Note that they are not really talking about errata in the final shipping product, but all the bugs they had along the way.

Based on this leak, two socket Sapphire Rapids starts shipping middle of October. Four and eight socket designs look like early November. They don’t broadly release until early 2023.

There is still plenty of time for more problems to be found creating additional delays.
Alan

3 Likes

According to Igor’s Lab, Sapphire Rapids had about 500 bugs that required the company 12 steppings to fix them.

Good grief, Charlie Brown!

So far, Intel has released A0, A1, B0, C0, C1, C2, D0, E0, E2, E3, E4 and E5 steppings of Sapphire Rapids processor to fix nearly 500 bugs.

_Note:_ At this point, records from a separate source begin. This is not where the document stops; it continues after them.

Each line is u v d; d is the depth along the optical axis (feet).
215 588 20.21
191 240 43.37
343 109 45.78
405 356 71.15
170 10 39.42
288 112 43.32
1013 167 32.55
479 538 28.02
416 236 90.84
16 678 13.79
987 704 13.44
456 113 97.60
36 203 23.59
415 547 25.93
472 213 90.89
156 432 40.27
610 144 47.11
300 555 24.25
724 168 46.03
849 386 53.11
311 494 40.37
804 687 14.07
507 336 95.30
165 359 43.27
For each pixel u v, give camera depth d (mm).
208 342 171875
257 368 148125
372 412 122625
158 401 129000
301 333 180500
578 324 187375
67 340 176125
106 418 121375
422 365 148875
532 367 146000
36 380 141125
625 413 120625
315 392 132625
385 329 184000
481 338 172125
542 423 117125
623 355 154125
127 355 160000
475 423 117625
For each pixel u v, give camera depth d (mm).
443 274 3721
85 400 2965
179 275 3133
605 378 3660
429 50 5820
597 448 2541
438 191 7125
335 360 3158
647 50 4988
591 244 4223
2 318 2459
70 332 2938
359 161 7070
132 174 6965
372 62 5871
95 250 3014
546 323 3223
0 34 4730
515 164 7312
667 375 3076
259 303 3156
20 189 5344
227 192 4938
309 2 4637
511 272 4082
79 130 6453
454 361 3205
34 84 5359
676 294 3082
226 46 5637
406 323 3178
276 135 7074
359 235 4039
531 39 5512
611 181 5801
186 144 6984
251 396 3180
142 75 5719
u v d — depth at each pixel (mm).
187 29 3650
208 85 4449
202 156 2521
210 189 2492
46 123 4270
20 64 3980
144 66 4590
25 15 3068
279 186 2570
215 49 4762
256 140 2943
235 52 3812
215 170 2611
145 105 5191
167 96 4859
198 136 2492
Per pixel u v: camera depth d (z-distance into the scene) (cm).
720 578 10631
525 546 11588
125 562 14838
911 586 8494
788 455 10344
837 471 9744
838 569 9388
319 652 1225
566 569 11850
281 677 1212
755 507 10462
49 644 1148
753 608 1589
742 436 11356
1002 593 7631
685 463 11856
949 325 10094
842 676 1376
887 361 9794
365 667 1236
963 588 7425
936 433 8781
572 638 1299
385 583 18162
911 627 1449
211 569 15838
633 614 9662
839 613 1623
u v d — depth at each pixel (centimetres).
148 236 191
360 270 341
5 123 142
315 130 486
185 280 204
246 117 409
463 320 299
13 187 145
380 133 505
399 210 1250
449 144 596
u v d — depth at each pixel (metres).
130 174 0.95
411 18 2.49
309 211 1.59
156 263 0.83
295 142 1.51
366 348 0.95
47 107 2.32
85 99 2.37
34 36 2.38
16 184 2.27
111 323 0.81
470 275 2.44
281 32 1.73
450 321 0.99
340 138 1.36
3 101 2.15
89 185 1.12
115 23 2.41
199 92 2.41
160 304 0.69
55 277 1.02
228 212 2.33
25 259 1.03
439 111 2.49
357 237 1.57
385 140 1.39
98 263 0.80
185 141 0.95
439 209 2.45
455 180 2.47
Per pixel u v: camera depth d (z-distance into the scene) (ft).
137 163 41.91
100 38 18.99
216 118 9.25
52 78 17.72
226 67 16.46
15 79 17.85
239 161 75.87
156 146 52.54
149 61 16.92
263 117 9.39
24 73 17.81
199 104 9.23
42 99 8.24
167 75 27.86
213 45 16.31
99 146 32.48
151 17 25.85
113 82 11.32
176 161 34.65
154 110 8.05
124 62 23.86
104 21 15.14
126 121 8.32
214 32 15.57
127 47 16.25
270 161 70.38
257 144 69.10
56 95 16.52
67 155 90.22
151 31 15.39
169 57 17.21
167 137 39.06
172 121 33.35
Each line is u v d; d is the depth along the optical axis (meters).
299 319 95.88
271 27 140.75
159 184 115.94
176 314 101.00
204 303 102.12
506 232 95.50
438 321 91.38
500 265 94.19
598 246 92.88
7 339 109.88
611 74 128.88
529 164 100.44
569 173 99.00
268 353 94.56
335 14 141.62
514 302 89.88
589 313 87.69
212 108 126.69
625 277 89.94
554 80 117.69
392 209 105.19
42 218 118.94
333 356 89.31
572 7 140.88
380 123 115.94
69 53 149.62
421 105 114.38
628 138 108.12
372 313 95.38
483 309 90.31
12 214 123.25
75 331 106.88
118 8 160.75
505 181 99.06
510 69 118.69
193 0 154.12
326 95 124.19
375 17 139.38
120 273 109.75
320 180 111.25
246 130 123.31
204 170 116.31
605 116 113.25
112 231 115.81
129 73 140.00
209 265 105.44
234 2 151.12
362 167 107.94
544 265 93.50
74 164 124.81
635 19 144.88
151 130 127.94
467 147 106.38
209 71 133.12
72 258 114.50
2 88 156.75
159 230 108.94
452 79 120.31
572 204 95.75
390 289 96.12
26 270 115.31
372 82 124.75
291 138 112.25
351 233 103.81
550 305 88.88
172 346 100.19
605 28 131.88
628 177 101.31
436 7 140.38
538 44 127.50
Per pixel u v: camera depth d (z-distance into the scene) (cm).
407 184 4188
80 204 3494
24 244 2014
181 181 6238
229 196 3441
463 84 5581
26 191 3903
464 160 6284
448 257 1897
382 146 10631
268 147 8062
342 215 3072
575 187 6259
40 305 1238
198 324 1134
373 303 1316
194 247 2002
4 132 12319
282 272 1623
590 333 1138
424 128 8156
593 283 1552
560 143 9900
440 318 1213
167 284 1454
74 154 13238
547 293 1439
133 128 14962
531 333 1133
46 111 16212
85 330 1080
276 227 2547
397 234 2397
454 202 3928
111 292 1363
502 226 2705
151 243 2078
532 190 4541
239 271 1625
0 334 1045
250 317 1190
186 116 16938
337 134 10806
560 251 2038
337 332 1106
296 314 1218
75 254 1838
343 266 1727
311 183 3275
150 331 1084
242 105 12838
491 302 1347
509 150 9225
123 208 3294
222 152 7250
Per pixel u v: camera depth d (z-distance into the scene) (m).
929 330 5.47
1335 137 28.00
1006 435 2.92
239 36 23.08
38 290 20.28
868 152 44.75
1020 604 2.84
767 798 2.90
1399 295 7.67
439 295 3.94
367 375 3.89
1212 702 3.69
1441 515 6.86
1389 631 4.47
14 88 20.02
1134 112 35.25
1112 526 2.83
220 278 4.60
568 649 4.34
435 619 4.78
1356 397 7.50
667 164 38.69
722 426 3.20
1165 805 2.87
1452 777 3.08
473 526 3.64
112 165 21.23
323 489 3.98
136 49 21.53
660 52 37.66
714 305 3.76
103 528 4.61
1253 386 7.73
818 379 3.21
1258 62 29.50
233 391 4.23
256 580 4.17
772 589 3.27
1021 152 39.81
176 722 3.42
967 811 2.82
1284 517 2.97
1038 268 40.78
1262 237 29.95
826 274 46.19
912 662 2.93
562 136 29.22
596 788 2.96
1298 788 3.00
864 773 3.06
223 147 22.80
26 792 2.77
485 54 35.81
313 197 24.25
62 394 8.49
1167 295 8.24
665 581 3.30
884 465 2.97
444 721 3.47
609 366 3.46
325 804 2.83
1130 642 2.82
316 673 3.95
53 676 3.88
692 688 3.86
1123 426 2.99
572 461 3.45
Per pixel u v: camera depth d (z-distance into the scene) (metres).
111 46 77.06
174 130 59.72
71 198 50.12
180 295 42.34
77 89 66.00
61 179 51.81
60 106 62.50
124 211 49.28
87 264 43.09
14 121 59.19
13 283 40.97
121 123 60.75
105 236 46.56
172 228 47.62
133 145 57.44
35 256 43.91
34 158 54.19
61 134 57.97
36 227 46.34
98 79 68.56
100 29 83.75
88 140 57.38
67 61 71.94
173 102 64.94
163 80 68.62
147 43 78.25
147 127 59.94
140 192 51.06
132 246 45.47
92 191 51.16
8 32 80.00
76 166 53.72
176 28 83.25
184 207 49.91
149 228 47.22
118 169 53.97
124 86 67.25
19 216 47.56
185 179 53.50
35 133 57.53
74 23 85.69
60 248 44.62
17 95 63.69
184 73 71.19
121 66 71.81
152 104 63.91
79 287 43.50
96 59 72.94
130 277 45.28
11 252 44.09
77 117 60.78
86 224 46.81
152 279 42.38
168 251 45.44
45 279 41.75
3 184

Given that modern processors integrate tens of billions of transistors, it is inevitable that have a certain number of bugs. They are called erratas and are mitigated with microcode or even software updates. But 500 erratas seems overwhelming, as does 12 respins considering that a respin costs tens of millions of dollars.

I assume that most (if not all!) of these errata did not require new transistor layouts. Transistors not wired in take no power, so it is customary (or at least it was) to leave hundreds of extra gates for fixing errata. I wonder if Intel ran out of extra transistors and needed full spins. I look at that D0, E0 and wonder if Intel failed to “go big or go home” when adding “extra” gates for future errata.

The first AMD Duron was shipped on A0 silicon. It had the advantage of being derived from the Athlon in the same generation. But I did a (definitely not complete) look at AMD Revision Guides for Zen processors. I didn’t see any revisions other than A0, A1, B1 and B2. Also AMD seems to have a single sequence of errata numbers for all Zen processors. Even though they are into the 1300s many were deleted before being logged.* There seem to be a dozen remaining errata per product, most marked “No fix planned.”)

  • Creating lots of errata early on is good. During the design phase, before you bend any metal (er, silicon), fixing the documentation is good; adding a missing detail is even better. These errata are usually deleted, well not included in errata documentation. Sometimes the documentation is correct, and the detailed design has a mistake. Finally, there are errata of the “You silly git!” flavor. Of course, there are no stupid gits involved (at least among those who read, write, or obey the documentation. For example, an errata that says the time between the OS doing X and Y must be at least 50 nanoseconds. This will be marked as “No fix planned.” Why keep it around? The next version of the chip or even a faster version of the current chip shows up, this needs to be rechecked. The silly gits are those who try to optimize the OS without checking the errata and overclockers who expect everything to work perfectly. I remember many years ago showing a group that was overclocking math coprocessors that when correctly clocked, they got consistent (and correct) results and that overclocked, several different wrong values showed up in no particular order.

So if you want to try for overclocking records, remember to read the errata and adjust the BIOS, OS, and test programs accordingly.